## WORK ORDER
Gather, from the data below, each line in which the word "BUKHARI" occurs.

## SUPPLIED DATA

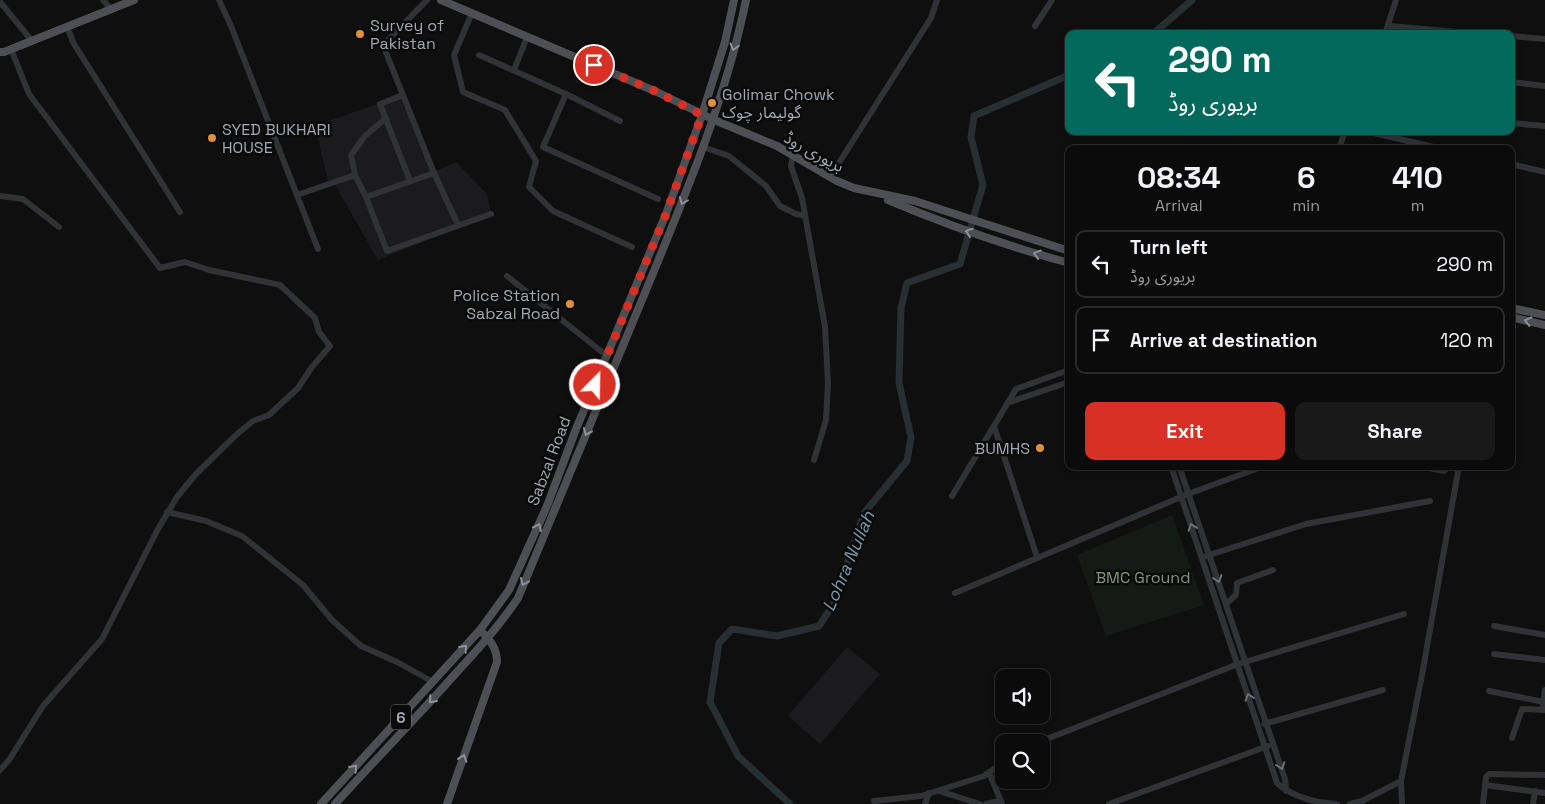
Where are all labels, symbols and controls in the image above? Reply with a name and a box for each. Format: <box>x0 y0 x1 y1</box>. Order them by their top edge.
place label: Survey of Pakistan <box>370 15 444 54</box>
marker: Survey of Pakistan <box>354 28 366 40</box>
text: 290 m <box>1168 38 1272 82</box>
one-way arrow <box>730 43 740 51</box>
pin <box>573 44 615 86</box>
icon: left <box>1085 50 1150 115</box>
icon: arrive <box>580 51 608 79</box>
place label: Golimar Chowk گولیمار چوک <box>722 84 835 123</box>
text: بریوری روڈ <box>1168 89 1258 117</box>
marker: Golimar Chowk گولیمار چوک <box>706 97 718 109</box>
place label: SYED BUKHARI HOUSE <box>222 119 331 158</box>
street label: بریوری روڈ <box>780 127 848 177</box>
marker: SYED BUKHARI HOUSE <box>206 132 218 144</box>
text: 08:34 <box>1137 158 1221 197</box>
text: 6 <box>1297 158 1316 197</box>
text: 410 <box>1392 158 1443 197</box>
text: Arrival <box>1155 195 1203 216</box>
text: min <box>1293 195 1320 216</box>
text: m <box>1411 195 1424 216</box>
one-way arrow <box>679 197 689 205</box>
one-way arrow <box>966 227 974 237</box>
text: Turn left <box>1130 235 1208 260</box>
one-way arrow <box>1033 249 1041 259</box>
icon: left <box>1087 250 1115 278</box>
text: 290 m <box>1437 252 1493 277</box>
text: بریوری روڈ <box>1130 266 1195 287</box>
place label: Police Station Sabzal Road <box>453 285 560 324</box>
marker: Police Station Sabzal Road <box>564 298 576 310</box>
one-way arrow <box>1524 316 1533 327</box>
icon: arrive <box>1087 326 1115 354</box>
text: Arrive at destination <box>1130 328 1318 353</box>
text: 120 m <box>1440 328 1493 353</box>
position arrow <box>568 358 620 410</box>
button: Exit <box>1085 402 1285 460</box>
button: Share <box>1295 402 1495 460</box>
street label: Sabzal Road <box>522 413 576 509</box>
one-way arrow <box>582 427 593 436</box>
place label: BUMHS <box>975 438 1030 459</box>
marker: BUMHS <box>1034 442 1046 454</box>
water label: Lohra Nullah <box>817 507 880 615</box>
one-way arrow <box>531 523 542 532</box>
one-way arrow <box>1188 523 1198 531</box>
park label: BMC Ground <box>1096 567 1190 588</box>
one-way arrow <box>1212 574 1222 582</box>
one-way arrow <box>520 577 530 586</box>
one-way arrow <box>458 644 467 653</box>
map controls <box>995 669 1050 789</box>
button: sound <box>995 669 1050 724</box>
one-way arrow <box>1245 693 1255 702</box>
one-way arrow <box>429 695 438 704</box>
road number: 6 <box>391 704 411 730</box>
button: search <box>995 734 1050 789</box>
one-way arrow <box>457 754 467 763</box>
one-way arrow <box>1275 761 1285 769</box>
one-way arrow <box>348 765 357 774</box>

## ANSWER SECTION
place label: SYED BUKHARI HOUSE <box>222 119 331 158</box>
marker: SYED BUKHARI HOUSE <box>206 132 218 144</box>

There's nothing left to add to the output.